Pmemkv is a library for a persistent in-memory key-value store.

code： https://github.com/otatebe/chfs

BeeGFS

BeeGFS transparently spreads user data across multiple servers. By increasing the number of servers and disks in the system, you can simply scale performance and capacity of the file system to the level that you need, seamlessly from small clusters up to enterprise-class systems with thousands of nodes. Similar to the Lustre file system, BeeGFS separates data services and metadata services. When a client has received the metadata information from the metadata servers, it can directly access the data. Unlike traditional NAS systems, this provides for higher performance.

Disadvantages of BeeGFS

BeeGFS is an open source project which is designed to cater to academic HPC environments, but it lacks many of the features required in an enterprise environment. The following provides a summary of limitations that BeeGFS suffers from:

Does not support any kind of data protection such as erasure coding or distributed RAID.
Does not have file encryption, at rest or on-the-fly
No native support NVMe-over-Fabric. Need to pay extra for 3rd-party NVMe-over-Fabric layer
Needs separate management and metadata servers
Limited by legacy storage interfaces such as SAS, SATA, FC
Does not support enterprise features such as snapshots, backup, data tiering,
Does not support enterprise protocols such as Network File System (NFS) or SMB (requires separate services)

GekkoFS

GekkoFS client

The client consists of three components:

An interception interface that catches relevant calls to GekkoFS and forwards unrelated calls to the node-local file system;
A file map that manages the file descriptors of opened files and directories, independently of the kernel;
An RPC-based communication layer that forwards file system requests to local/remote GekkoFS daemons.
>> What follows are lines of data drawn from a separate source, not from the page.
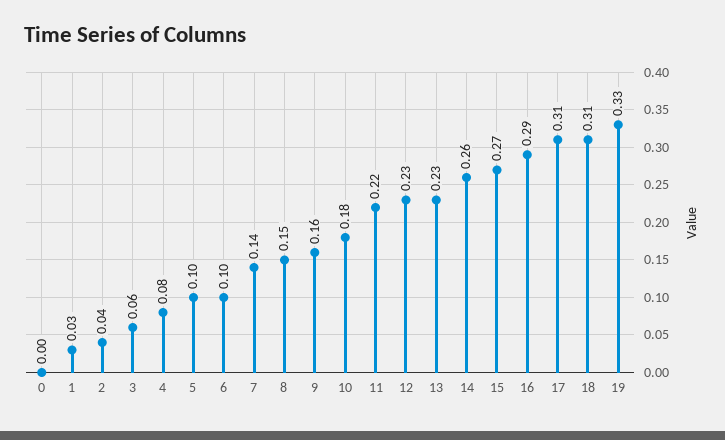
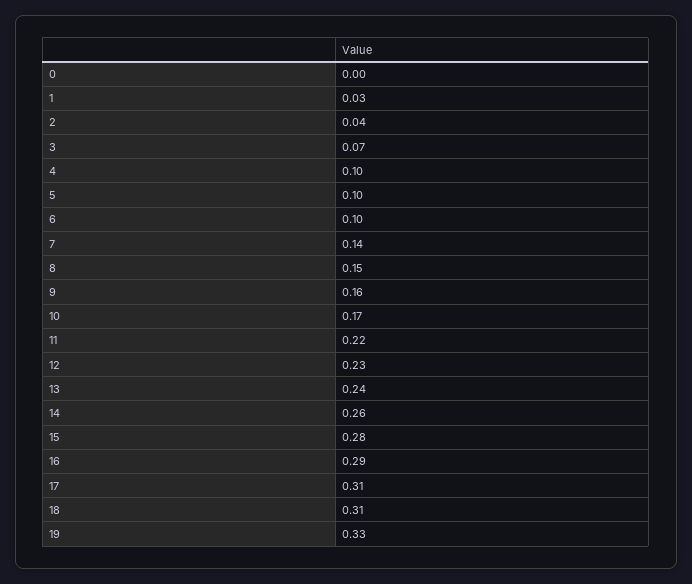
  {
    "0": 0,
    "1": 0.03,
    "2": 0.04,
-   "3": 0.06,
+   "3": 0.07,
-   "4": 0.08,
+   "4": 0.1,
    "5": 0.1,
    "6": 0.1,
    "7": 0.14,
    "8": 0.15,
    "9": 0.16,
-   "10": 0.18,
+   "10": 0.17,
    "11": 0.22,
    "12": 0.23,
-   "13": 0.23,
+   "13": 0.24,
    "14": 0.26,
-   "15": 0.27,
+   "15": 0.28,
    "16": 0.29,
    "17": 0.31,
    "18": 0.31,
    "19": 0.33
  }

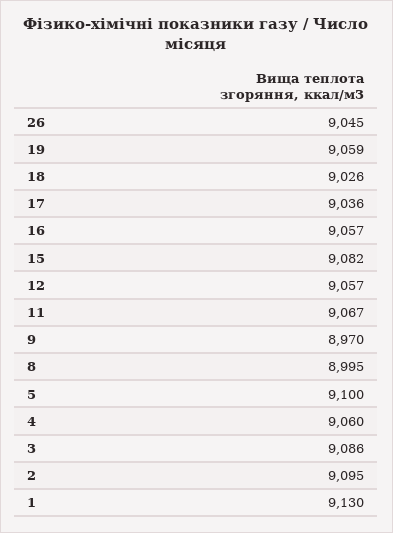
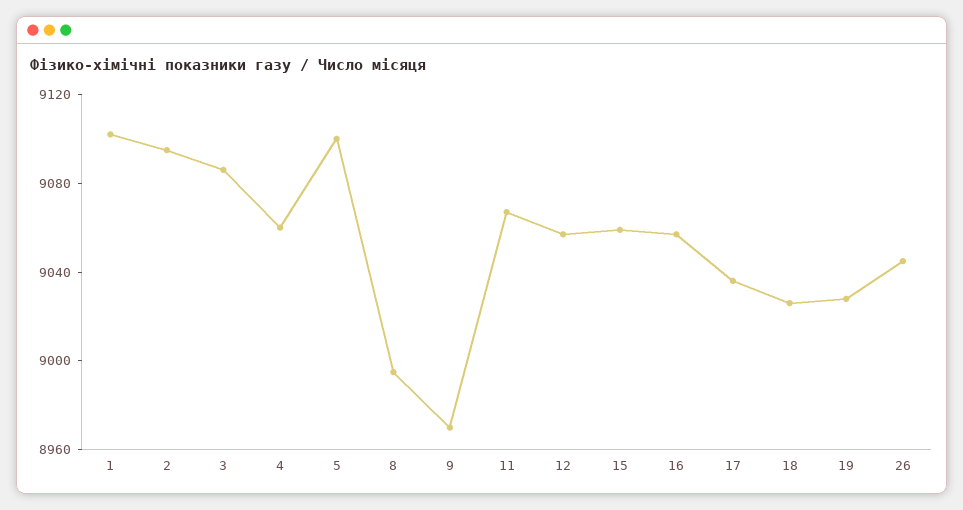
  {
    "26": 9045,
-   "19": 9059,
+   "19": 9030,
    "18": 9026,
    "17": 9036,
    "16": 9057,
-   "15": 9082,
+   "15": 9060,
    "12": 9057,
    "11": 9067,
    "9": 8970,
    "8": 8995,
    "5": 9100,
    "4": 9060,
    "3": 9086,
    "2": 9095,
-   "1": 9130
+   "1": 9100
  }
While a file is open, the client uses the file path $p$ for each related file system operation to determine the GekkoFS daemon node that should process it. Specifically, the path $p$ is hashed using a hash function $h$ to resolve the responsible daemon for an operation by calculating: $$ nodeID = h(p)\ (mod\ number\ of\ GekkoFS\ nodes) $$

In addition, to achieve a balanced data distribution for large files, data requests are split into equally sized chunks before they are distributed across file system nodes.

GekkoFS daemon

A GekkoFS daemon’s purpose is to process forwarded file system operations of clients to store and retrieve data and metadata that hashes to a daemon. To achieve this goal, GekkoFS daemons consist of three parts:

A key-value store (KV store) used for handling metadata operations.
An I/O persistence layer that reads/writes data from/to the underlying node-local storage system.
an RPC-based communication layer that accepts local and remote connections to handle file system operations.

Data management

Within a node-local file system, each chunk is represented as a file and is named after the chunk’s numeric identifier, which also describes the chunk’s data offset. In the given case, the write buffer is split into six chunks (dependent on the chunk size). For each chunk, GekkoFS computes the target node with the help of the file’s path and chunk identifier, grouping chunks that target the same node. The client then sends an RPC message to each target daemon node, each independently handling the write request for a group of chunks.

Each GekkoFS daemon accesses the client’s memory via RDMA and writes the corresponding chunks to its node-local file system. If the target daemon refers to the local machine, data is moved via CMA, which allows accessing a set memory region of another process on the same machine without copying it.

Shared write conflicts

GekkoFS does not implement a global locking manager. This can impose challenges when working with shared files. For instance, when two or more processes write to the same file region at the same time they could cause a shared write conflict, resulting in an undefined behavior with regards to the data which is written to the underlying storage device.